As the space of mature, readily-accessible generative art models expands, the financial incentive to produce probably anything other than fine art, the value of which ceased to correlate with technical skill after the invention of the camera, will evaporate. No intelligent, talented person will choose to enter a field in competition with a robot that produces perfectly adequate work for a thousandth or even millionth the cost of a human. But that adequate work will be trained on material from decades prior, when people were paid hefty sums to create new things.
In the shorter term, talented designers and artists will probably use generative models to produce more of what they currently produce. But over time, I don’t see how professional opportunity in spaces impacted by deep learning won’t contract, even as output explodes. It’s just the output will be generated by models trained on ancient human content.

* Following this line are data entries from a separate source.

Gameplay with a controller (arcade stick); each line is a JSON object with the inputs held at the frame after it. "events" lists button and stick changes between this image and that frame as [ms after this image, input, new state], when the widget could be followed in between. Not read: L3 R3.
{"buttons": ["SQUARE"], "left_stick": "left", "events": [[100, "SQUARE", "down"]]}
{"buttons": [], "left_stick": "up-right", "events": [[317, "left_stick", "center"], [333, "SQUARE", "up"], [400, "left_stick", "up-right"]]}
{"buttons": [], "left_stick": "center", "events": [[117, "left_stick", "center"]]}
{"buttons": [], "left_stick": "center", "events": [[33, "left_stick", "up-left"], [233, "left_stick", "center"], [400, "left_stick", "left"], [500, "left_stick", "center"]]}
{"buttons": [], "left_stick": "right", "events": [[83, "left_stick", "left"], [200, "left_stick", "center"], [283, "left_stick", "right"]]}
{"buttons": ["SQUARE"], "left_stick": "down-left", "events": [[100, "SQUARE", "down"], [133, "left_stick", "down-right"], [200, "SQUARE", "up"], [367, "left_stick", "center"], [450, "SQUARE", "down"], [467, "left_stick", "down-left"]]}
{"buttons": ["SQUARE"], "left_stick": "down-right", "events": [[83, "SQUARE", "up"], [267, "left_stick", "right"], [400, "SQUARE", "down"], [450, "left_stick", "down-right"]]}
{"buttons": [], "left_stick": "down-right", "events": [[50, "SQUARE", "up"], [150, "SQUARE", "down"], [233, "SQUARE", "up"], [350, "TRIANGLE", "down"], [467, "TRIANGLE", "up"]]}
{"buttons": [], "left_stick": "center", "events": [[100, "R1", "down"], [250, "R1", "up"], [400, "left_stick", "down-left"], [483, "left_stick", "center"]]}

Twenty years ago, the protagonist of objectively perfect movie The Matrix woke up in a simulated world stuck in a loop of 1999. That world — frozen in time just before the dawn of artificial intelligence — replayed for thousands, or possibly tens of thousands of years. The future is a difficult loss to metric, and I understand we love a good metric in technology. But regardless of our difficulty in measurement, this feels like a problem.
Knock, knock, Neo.
There’s no writing about the field of A.I., and these incredible fruits in machine learning, without celebrating the absolutely mind blowing achievement. This is real innovation. This is how the future happens. The impulse among technologists to build, and their incredible work to date, is good. There should be parades. But given the newness of this world of generation we approach, and the apparition now of angels and demons — both metaphorically and, who knows, maybe not — I do think it wise, at the very least, to tread forward with some caution.